Your goal: Please give back each line below unchanged; none of the pictures should appear.
------------------------------
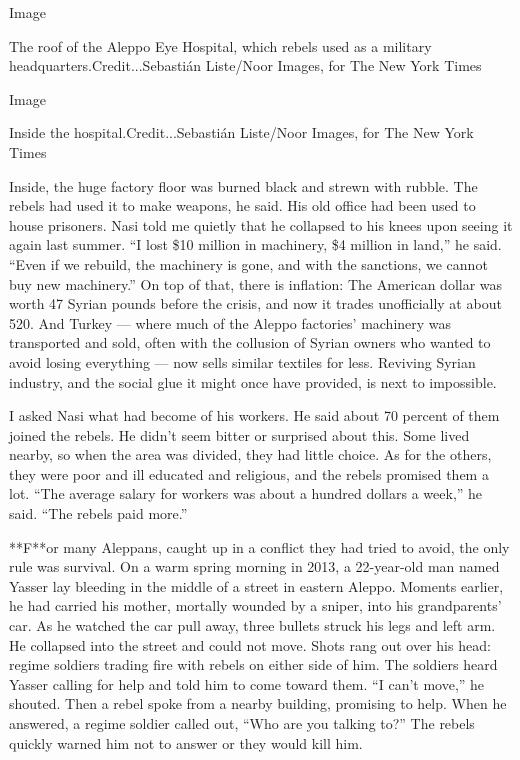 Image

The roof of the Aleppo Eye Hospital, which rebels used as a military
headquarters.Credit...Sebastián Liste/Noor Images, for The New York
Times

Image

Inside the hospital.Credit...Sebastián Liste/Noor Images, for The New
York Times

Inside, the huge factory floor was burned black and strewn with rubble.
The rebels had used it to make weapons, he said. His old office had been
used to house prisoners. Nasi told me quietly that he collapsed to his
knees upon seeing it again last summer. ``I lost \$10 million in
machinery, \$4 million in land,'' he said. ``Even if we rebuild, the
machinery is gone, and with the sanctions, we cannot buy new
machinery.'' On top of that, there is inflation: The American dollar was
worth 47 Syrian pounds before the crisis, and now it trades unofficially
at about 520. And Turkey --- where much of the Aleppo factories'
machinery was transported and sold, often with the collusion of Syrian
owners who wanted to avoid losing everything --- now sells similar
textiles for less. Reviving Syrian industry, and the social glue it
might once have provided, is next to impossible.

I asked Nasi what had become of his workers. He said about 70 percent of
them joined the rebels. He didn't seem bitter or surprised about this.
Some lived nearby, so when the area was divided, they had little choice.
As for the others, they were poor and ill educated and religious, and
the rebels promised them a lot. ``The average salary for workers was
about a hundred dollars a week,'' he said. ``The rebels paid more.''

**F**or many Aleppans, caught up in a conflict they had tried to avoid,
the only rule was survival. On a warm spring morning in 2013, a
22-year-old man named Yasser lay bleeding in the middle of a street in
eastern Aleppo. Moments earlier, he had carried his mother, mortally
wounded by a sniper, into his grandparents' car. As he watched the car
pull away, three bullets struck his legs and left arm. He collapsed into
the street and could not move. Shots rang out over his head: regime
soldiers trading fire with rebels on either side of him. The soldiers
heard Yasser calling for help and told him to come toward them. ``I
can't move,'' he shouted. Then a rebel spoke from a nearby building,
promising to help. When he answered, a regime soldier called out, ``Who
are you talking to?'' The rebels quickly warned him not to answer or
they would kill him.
------------------------------
Response below:
 Image

The roof of the Aleppo Eye Hospital, which rebels used as a military
headquarters.Credit...Sebastián Liste/Noor Images, for The New York
Times

Image

Inside the hospital.Credit...Sebastián Liste/Noor Images, for The New
York Times

Inside, the huge factory floor was burned black and strewn with rubble.
The rebels had used it to make weapons, he said. His old office had been
used to house prisoners. Nasi told me quietly that he collapsed to his
knees upon seeing it again last summer. ``I lost \$10 million in
machinery, \$4 million in land,'' he said. ``Even if we rebuild, the
machinery is gone, and with the sanctions, we cannot buy new
machinery.'' On top of that, there is inflation: The American dollar was
worth 47 Syrian pounds before the crisis, and now it trades unofficially
at about 520. And Turkey --- where much of the Aleppo factories'
machinery was transported and sold, often with the collusion of Syrian
owners who wanted to avoid losing everything --- now sells similar
textiles for less. Reviving Syrian industry, and the social glue it
might once have provided, is next to impossible.

I asked Nasi what had become of his workers. He said about 70 percent of
them joined the rebels. He didn't seem bitter or surprised about this.
Some lived nearby, so when the area was divided, they had little choice.
As for the others, they were poor and ill educated and religious, and
the rebels promised them a lot. ``The average salary for workers was
about a hundred dollars a week,'' he said. ``The rebels paid more.''

**F**or many Aleppans, caught up in a conflict they had tried to avoid,
the only rule was survival. On a warm spring morning in 2013, a
22-year-old man named Yasser lay bleeding in the middle of a street in
eastern Aleppo. Moments earlier, he had carried his mother, mortally
wounded by a sniper, into his grandparents' car. As he watched the car
pull away, three bullets struck his legs and left arm. He collapsed into
the street and could not move. Shots rang out over his head: regime
soldiers trading fire with rebels on either side of him. The soldiers
heard Yasser calling for help and told him to come toward them. ``I
can't move,'' he shouted. Then a rebel spoke from a nearby building,
promising to help. When he answered, a regime soldier called out, ``Who
are you talking to?'' The rebels quickly warned him not to answer or
they would kill him.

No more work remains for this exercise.